Quizá haya sido la del Vietnam la última guerra traducida en un abundante y excelente material literario (también cinematográfico, claro). Empezó el maestro Graham Greene con su sutil novela El americano tranquilo, inscrita en el género de intriga, pero que contiene mucha geopolítica y un gran debate ético sobre la equidistancia en situaciones de vida y muerte. En esta obra, situada cuando el colonialismo francés en Indochina da paso al salvaje intervencionismo estadounidense, la conclusión moral es que siempre llega un momento en que la gente honesta debe tomar partido. En la guerra, como en todo, siempre hay unos que son más malos que los otros. Unos más verdugos, otros más víctimas.
Los años 1960 fueron los de la eclosión de lo que se ha dado en llamar el Nuevo Periodismo norteamericano, el uso por parte de los reporteros de técnicas de narración habituales en la novela. Se trataba de contar hechos ciertos y relevantes, pero hacerlo de modo personal, entretenido y bien escrito, algo, por cierto, que mi oficio ha olvidado en las dos últimas décadas en aras de una árida y aburrida homogeneidad.

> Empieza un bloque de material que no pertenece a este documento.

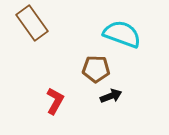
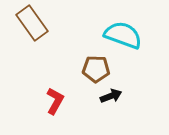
cyan semicircle: moved 1 px right, 1 px down
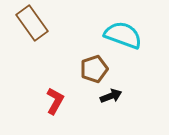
brown pentagon: moved 2 px left; rotated 20 degrees counterclockwise
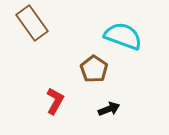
cyan semicircle: moved 1 px down
brown pentagon: rotated 20 degrees counterclockwise
black arrow: moved 2 px left, 13 px down
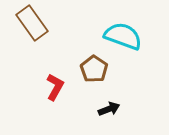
red L-shape: moved 14 px up
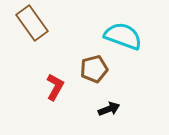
brown pentagon: rotated 24 degrees clockwise
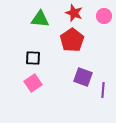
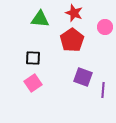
pink circle: moved 1 px right, 11 px down
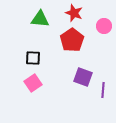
pink circle: moved 1 px left, 1 px up
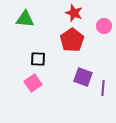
green triangle: moved 15 px left
black square: moved 5 px right, 1 px down
purple line: moved 2 px up
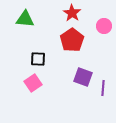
red star: moved 2 px left; rotated 12 degrees clockwise
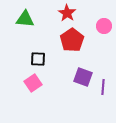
red star: moved 5 px left
purple line: moved 1 px up
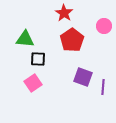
red star: moved 3 px left
green triangle: moved 20 px down
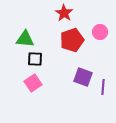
pink circle: moved 4 px left, 6 px down
red pentagon: rotated 15 degrees clockwise
black square: moved 3 px left
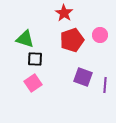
pink circle: moved 3 px down
green triangle: rotated 12 degrees clockwise
purple line: moved 2 px right, 2 px up
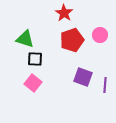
pink square: rotated 18 degrees counterclockwise
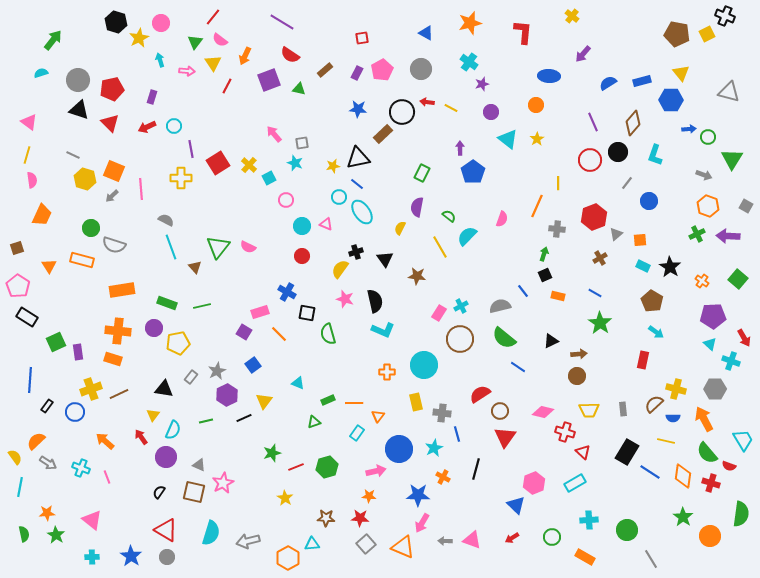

Sabido es que Truman Capote lo hizo con el género de sucesos en A sangre fría, pero también lo hizo Michael Herr con sus Despachos de guerra. Herr, corresponsal de Esquire en Vietnam, acompañaba a los soldados en sus misiones a pie por la jungla y compartía sus penalidades. Pero si su trabajo es memorable no es tan solo por su valor, es por sus dotes excepcionales para contar, por su prosa directa y fulgurante. Sus despachos no se iban por los cerros de Úbeda, iban al grano de lo auténtico: el horror y el absurdo de la guerra.
No es de extrañar que Coppola lo tuviera como referente cuando filmó Apocalypse Now. La escena de lo helicópteros de las barras y estrellas atacando una aldea vietnamita al son de la Cabalgata de las Valquirias la vivió Michael Herr. En vivo y en directo.